Sampel yang digunakan dalam percobaan ini adalah putih telur yang dipanaskan, pada awal percobaan putih telur ini berwarna putih kekuningan dan tidak mengendap, setelah dipanaskan beberapa saat terdapat endapan dan berwarna putih pekat proses ini merupakan proses denaturasi yang non reversible.
Kemudian putih telur kembali dilarutkan dengan menambahkan 4 tetes air dan ditambah 4 tetes alkohol kemudian dipanaskan, warna awalnya putih dan tidak terdapat endapan.
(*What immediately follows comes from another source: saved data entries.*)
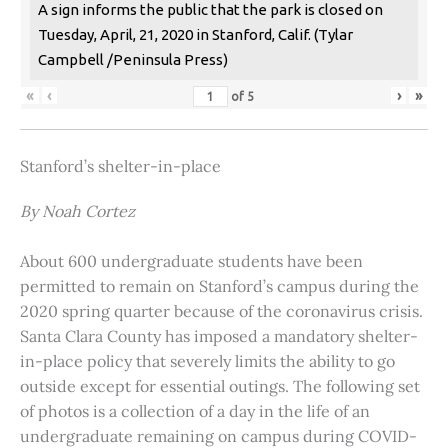
A sign informs the public that the park is closed on
Tuesday, April, 21, 2020 in Stanford, Calif. (Tylar
Campbell /Peninsula Press)
«
‹
›
»
of
5
Stanford’s shelter-in-place
By Noah Cortez
About 600 undergraduate students have been
permitted to remain on Stanford’s campus during the
2020 spring quarter because of the coronavirus crisis.
Santa Clara County has imposed a mandatory shelter-
in-place policy that severely limits the ability to go
outside except for essential outings. The following set
of photos is a collection of a day in the life of an
undergraduate remaining on campus during COVID-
Dalam prosesnya warnanya beruabah menjadi putih keruh dan endapannya lebih besar dari percobaan I. Pada akhir pengamatan warnanya putih keruh dan terdapat gumpalan dan proses ini merupakan denaturasi yang non reversible.
Percobaan berikutnya putih telur ditambah 4 tetes amonium sulfat dan ditambah 4 tetes akuades kemudian dipanaskan. Warna awal percobaan putih kekuningan dan tidak ada endapan. Selama proses warnanya putih keruh dan terdapat gumpalan. Warna akhir dari percobaan berubah menjadi ke warna awal dan percobaan ini merupakan denaturasi yang reversible.
Pada uji kreis, minyak sebanyak 10 ml ditambah 10 ml phloroglucinol dan ditambah 10 ml
HCl pekat, awal percobaan warnanya kuning bening. Pada proses warnanya, atas berwarna
bening dan bawah kuning. Pada akhir percobaan warna pada atas berwarna kuning,
sedangkan warna bawahnyaputih keruh serta tidak bisa tercampur setelah ditambah 10 ml HCl pekat. Tidak terdapat bau tengik.
a. Pada larutan putih telur + amonium sulfat jenuh merupakan endapan denaturasi non reversible.
b. Pada larutan putih telur + akuades merupakan endapan denaturasi non reversible.
c. Pada lerutan putih telur + alkohol + akuades merupakan endapan denaturasi reversible karena dapat larut kembali.
d. Endapan putih telur tidak dapat larut kembali setelah ditambah dengan akuades.
e. Protein akan mengalami koagulasi jika dipanaskan.